Comment une association peut-elle demander un droit de réponse ?
Seule une personne nommée ou désignée dans un service de communication au public en ligne dispose d'un droit de réponse. L'allégation d'une association représentant des fidèles d'un culte ne suffit pas à considérer qu'elle est implicitement visée lorsqu'un fidèle est mis en cause.
Quels sont les droits d'une association face à un article la mentionnant ?

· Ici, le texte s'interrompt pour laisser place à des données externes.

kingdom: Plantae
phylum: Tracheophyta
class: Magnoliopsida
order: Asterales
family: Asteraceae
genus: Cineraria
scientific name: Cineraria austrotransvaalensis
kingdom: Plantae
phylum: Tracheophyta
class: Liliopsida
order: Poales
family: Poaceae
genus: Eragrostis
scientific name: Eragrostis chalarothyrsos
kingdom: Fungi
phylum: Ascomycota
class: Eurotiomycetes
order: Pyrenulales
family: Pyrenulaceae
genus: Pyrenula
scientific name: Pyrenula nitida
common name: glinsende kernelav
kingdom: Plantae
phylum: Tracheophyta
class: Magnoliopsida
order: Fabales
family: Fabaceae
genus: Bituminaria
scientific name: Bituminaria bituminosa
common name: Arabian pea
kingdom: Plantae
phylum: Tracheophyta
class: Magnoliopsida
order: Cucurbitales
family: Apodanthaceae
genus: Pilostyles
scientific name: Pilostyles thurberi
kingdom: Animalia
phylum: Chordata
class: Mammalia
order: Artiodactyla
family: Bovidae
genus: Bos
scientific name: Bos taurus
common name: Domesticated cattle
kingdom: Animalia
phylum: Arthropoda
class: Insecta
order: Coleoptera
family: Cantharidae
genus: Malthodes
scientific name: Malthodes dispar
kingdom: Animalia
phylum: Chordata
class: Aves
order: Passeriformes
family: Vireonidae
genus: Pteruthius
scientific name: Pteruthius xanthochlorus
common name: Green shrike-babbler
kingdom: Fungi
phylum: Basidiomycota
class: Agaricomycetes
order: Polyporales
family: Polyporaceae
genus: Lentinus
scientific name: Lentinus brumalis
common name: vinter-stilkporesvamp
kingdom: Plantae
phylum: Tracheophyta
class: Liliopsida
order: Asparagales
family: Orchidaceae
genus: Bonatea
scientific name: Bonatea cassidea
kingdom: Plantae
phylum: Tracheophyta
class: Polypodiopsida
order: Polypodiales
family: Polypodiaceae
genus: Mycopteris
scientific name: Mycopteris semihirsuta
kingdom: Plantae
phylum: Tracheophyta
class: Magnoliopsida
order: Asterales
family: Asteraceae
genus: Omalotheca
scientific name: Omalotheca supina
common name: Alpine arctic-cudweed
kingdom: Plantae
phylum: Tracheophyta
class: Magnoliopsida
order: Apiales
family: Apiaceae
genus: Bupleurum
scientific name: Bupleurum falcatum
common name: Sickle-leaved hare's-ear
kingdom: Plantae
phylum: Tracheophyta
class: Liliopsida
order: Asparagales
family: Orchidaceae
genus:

Seule une personne nommée ou désignée dans un service de communication au public en ligne dispose d'un droit de réponse. L'allégation d'une association représentant des fidèles d'un culte ne suffit pas à considérer qu'elle est implicitement visée lorsqu'un fidèle est mis en cause.
Que faire si mon droit de réponse est refusé ?
Seule une personne nommée ou désignée dans un service de communication au public en ligne dispose d'un droit de réponse. L'allégation d'une association représentant des fidèles d'un culte ne suffit pas à considérer qu'elle est implicitement visée lorsqu'un fidèle est mis en cause.
Quels recours existent en cas de rejet d'un droit de réponse ?
Seule une personne nommée ou désignée dans un service de communication au public en ligne dispose d'un droit de réponse. L'allégation d'une association représentant des fidèles d'un culte ne suffit pas à considérer qu'elle est implicitement visée lorsqu'un fidèle est mis en cause.
Est-ce que toutes les personnes peuvent exercer un droit de réponse ?
Seule une personne nommée ou désignée dans un service de communication au public en ligne dispose d'un droit de réponse. L'allégation d'une association représentant des fidèles d'un culte ne suffit pas à considérer qu'elle est implicitement visée lorsqu'un fidèle est mis en cause.